*** Opening Text block ***

Wednesday, September 23, 2009

On Parables and Parabolas

Maya Angelou recently spoke at the NIH, where she weaved stories of her life. The speech was well-attended, its topic nebulous (“An Afternoon with”), its tone heart-warming.

Science professors often advise their students to tell a story. This is meant to unstuck students’ spinning minds, to get them thinking on a human-level, and to get them to contextualize results. “What’s the story here?” is often asked in response to research proposals and developing ideas. The question works so well that it’s become a cliché. The presumption being that there’s always a story, it’s just a question of finding it.

But the deeper presumption is that research is akin to storytelling. This interpretation over-stretches the all-too-often well-intended “what’s the story here?”, but it also uncovers the underlying dissonance between stories and research: Namely that stories are experiential while science is analytic.

When discussing scientific findings with fellow human beings, telling a research story never hurts, and certainly stories can help us get a glimpse at nature’s hidden clockwork. But at the same time they remain relatively indifferent towards nature herself, whose eternal laws and associations are not so whimsical as to be formed upon experience.

*** Closing Text block ***

Problems and tasks:
1. According to the post on parables and parabolas, why do science professors advise their students to tell a story? Answer in one to three sentences.
2. In the post on parables and parabolas, where did Maya Angelou recently speak?
3. Does each statement agree with the post on parables and parabolas? Answer yes or no for each and quote the deciding words. (a) Maya Angelou's speech drew a small audience. (b) The post contrasts stories as experiential with science as analytic. (c) The post claims that telling a research story can hurt discussions of scientific findings.

*** Opening Information shown ***

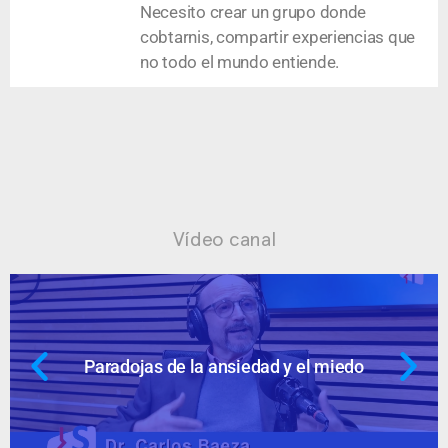
Necesito crear un grupo donde
cobtarnis, compartir experiencias que
no todo el mundo entiende.
Vídeo canal
Paradojas de la ansiedad y el miedo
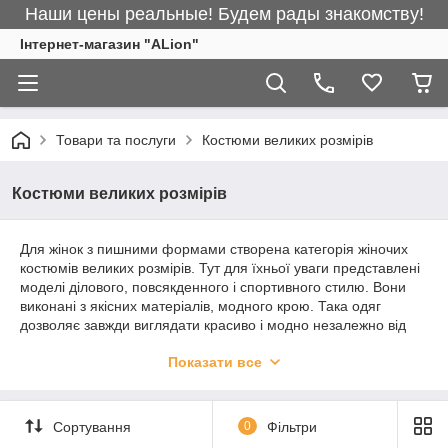
Наши цены реальные! Будем рады знакомству!
Інтернет-магазин "ALіon"
Товари та послуги
Костюми великих розмірів
Костюми великих розмірів
Для жінок з пишними формами створена категорія жіночих
костюмів великих розмірів. Тут для їхньої уваги представлені
моделі ділового, повсякденного і спортивного стилю. Вони
виконані з якісних матеріалів, модного крою. Така одяг
дозволяє завжди виглядати красиво і модно незалежно від
ситуації.
Показати все
Жіночі костюми великих розмірів
Сортування
0
Фільтри
Мода змінюється стрімко, і зараз немає різниці, які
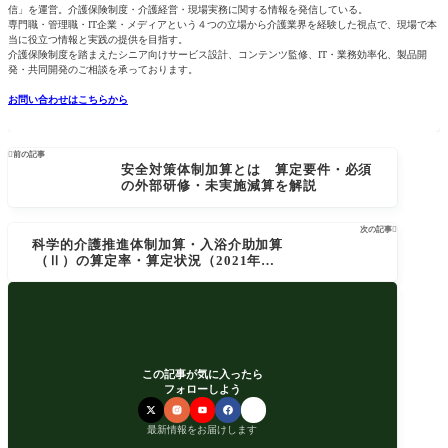
信」を運営。介護保険制度・介護経営・現場実務に関する情報を発信している。
専門職・管理職・IT企業・メディアという４つの立場から介護業界を経験した視点で、現場で本
当に役立つ情報と実践の提供を目指す。
介護保険制度を踏まえたシニア向けサービス設計、コンテンツ監修、IT・業務効率化、製品開
発・共同開発のご相談を承っております。
お問い合わせはこちらから

前の記事
安全対策体制加算とは 算定要件・必須
の外部研修・未実施減算を解説
次の記事

科学的介護推進体制加算・入浴介助加算
（Ⅱ）の算定率・算定状況（2021年7月
時点）
この記事が気に入ったら
フォローしよう
最新情報をお届けします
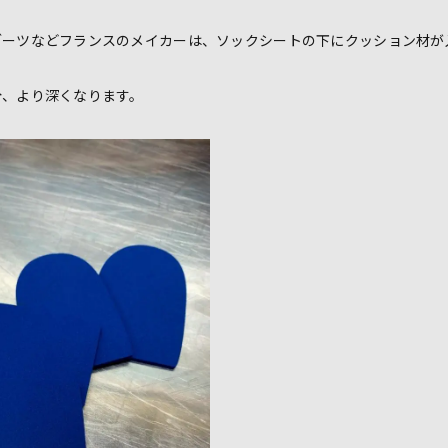
ブーツなどフランスのメイカーは、ソックシートの下にクッション材が
分、より深くなります。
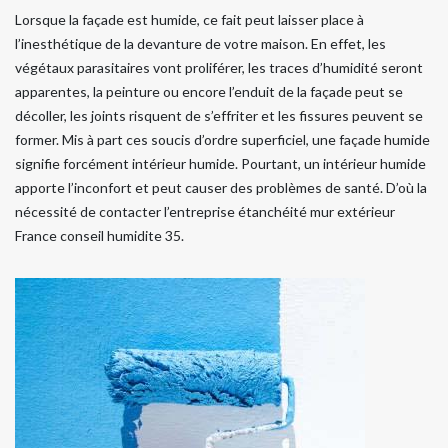
Lorsque la façade est humide, ce fait peut laisser place à
l’inesthétique de la devanture de votre maison. En effet, les
végétaux parasitaires vont proliférer, les traces d’humidité seront
apparentes, la peinture ou encore l’enduit de la façade peut se
décoller, les joints risquent de s’effriter et les fissures peuvent se
former. Mis à part ces soucis d’ordre superficiel, une façade humide
signifie forcément intérieur humide. Pourtant, un intérieur humide
apporte l’inconfort et peut causer des problèmes de santé. D’où la
nécessité de contacter l’entreprise étanchéité mur extérieur
France conseil humidite 35.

*** Closing Information shown ***

Your written answers:
1. Professors give this advice to unstick students' spinning minds and get them thinking on a human level. It also helps students contextualize their results.

2. At the NIH.

3.
(a) No: "The speech was well-attended"
(b) Yes: "stories are experiential while science is analytic"
(c) No: "telling a research story never hurts"